The task of sentencing a criminal offender is never simple for federal courts. Numerous considerations must be taken into account before sentencing. One of them is the loan amount in a PPP loan scam instance. The government’s capacity to recoup the riches obtained illegally is another.

*Pro-Tip: To learn more about the federal sentencing procedure, click on this recent piece from the Prison Professor’s blog (and the internal connections inside). A case study of PPP loan fraud.

Ganell Tubbs, a woman who admitted to defrauding a $2 million PPP loan, was sentenced to 41 months in prison by the sentencing court. The remarks made by Judge Brian Miller during the sentencing hearing offer some insight into the judge’s potential perspective on the special or mitigating circumstances of a PPP loan fraud defendant.

The Judge acknowledged that it was challenging for him to decide on Tubbs’ sentence, which included a $1 million fine and a maximum prison term of 30 years. Tubbs claimed nearly $2 million in PPP loans for unqualified enterprises. In addition to paying off personal debts and educational loans, Tubbs bought a variety of products and services using the loan profits.

Judge Miller stated that all but $14,000 of the loan funds were recovered by the government after it swiftly discovered the deception. However, he was unable to completely excuse Tubbs for this.

Should Miss Tubbs benefit from the government’s fast discovery of the problem? Why did the bank give Tubbs the loans with with little to no documentation, Judge Miller questioned aloud.

Judge Miller stated, “On the other side of that equation, she walked in and cheated them.” It was a terrible deception, yet she actually entered and carried it out. 

The Judge took Tubbs’ lack of a criminal record into consideration. She hasn’t exactly been prowling the streets robbing people for the past ten years, he remarked. “For some people, three years in prison are equivalent to 20 years. Some people can spend years in prison and get them over with ease. It is a really difficult situation for someone like Miss Tubbs.

Based on Tubbs’ lack of past criminal history and her prompt admission of guilt, Judge Miller gave Tubbs a sentence that was lower than the proposed 41–51 month jail term in the sentencing guidelines.

The Tubbs case demonstrates how a federal sentencing judge weighs various considerations before deciding on a sentence in a case of PPP loan fraud. 
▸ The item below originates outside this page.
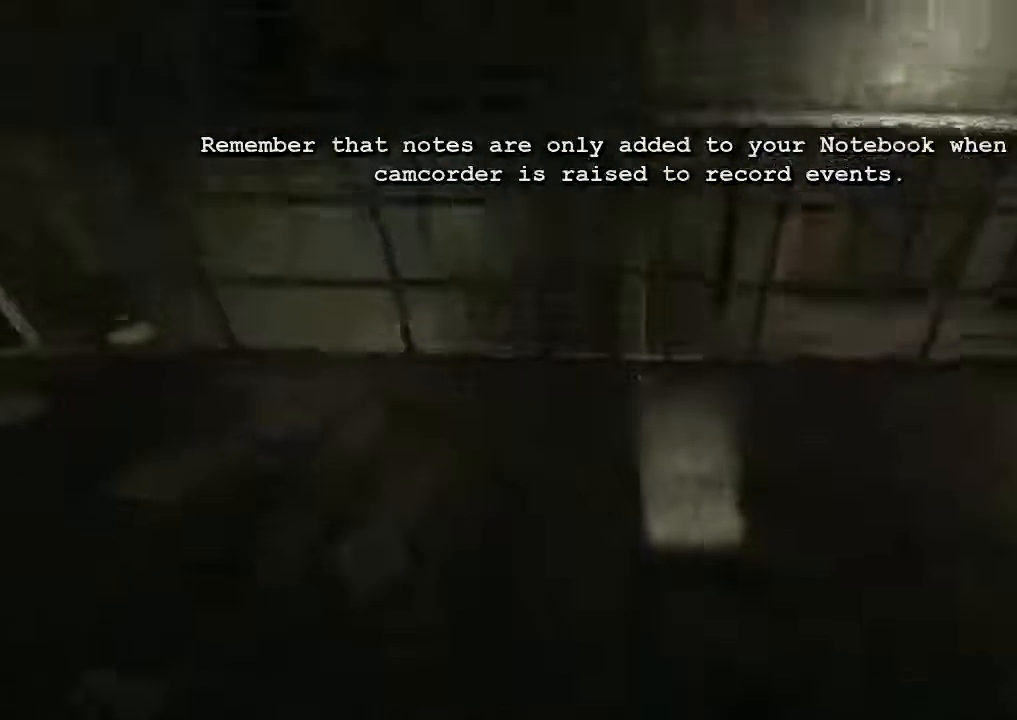
Gameplay with keyboard and mouse; each line is a JSON object with the keys and mouse buttons held at the frame after it. "events" lists presses ("down") and releases ("up") of "1", "2", "3", "4", "5", "a", "alt", "c", "ctrl", "d", "e", "q", "r", "s", "shift", "space", "tab", "v", "w", "x", "z", "mouse_left", "mouse_middle", "mouse_right", "mouse_wheel_up" and "mouse_wheel_down" between this image and that frame as [ms after this image, input, new state], when the widget could be followed in between. "mouse_left", "mouse_middle", "mouse_right", "mouse_wheel_up", "mouse_wheel_down" = the "left", "middle", "right", "wheel_up", "wheel_down" buttons of the "mouse" list. No other keys are recorded. Mouse movement is not recorded. Not read: f.
{"keys": ["shift"], "mouse": [], "events": [[34, "space", "up"], [134, "space", "down"], [234, "space", "up"], [334, "space", "down"], [434, "space", "up"]]}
PersonLocationLoan AmountSentence
Joseph CherryVirginia$200,00051 months
Tarik JaafarVirginia$6.6 million12 months
Nadine Consuelo JacksonOhio$2.5 million24 months
Gannel TubbsArkansas$2 million41 months
Dennes GarciaFlorida $285,74218 months
Fahad ShahTexas$3.3 million31 months
David Adler StaveleyMass. $543,00048 months
Richard AyvazyanCalifornia$20 million+ Conspiracy17 years
Marietta TerabelianCalifornia$20 million+ conspiracy72 months/6 years
Artur AyvazyanCalifornia$20 million+ conspiracy5 years
David T. HinesFlorida$3.9 million6 years+
Andre ClarkAndre Clark$7.2 million33 months
Maurice FayneGeorgia$3.7 million17 years
Mukund MohanWashington$5.5 million24 months/2 years
Matthew Jason WelchMontana $35,00090 Days Time-Served/5 years Probation
Cindi DentonCalifornia$491,3106 months in prison/12 months home confinement
Thomas SmithWisconsin$1.2 million57 months
Andrew TenzaVirginia$350,00018 months
Manuk GrigoryanCalifornia$20+ million6 years
 Edvard ParonyanCalifornia$20+ million30 months
Vahe DadyanCalifornia$20+ million1 year and a day months
Arman HayrapetyanCalifornia$20+ million10 months probation
Sam FiedlerArizona $638,0008 months
Miranda DevlinCalifornia$368,00018 months

Should $10K or $20K PPP Loan Fraud Not Require Any Jail Time?

First, it should be emphasized that no one, with the exception of a sentencing court, can ensure that a criminal charged of $10k or $20k PPP loan fraud will escape jail time. The relevant statutes stipulate that incarceration may be used as punishment.

In spite of this, many seasoned attorneys and sentencing mitigation specialists think they can successfully argue for little to no jail or prison time in situations where the damage amount is lower.

Keep in mind that, according to data posted online, the majority of PPP loans are for less than $50,000. (see chart below). However, it is still unknown how much the DOJ will invest in cases of PPP loan fraud that are less than $50,000.

Source: http://statista.com/

The justification for minimal to no prison time in cases when the PPP loan amount is $10,000 or $20,000 is not new and is based on the size of the loss. The size of the loss will be one of the most significant and deciding considerations in sentencing in fraud cases.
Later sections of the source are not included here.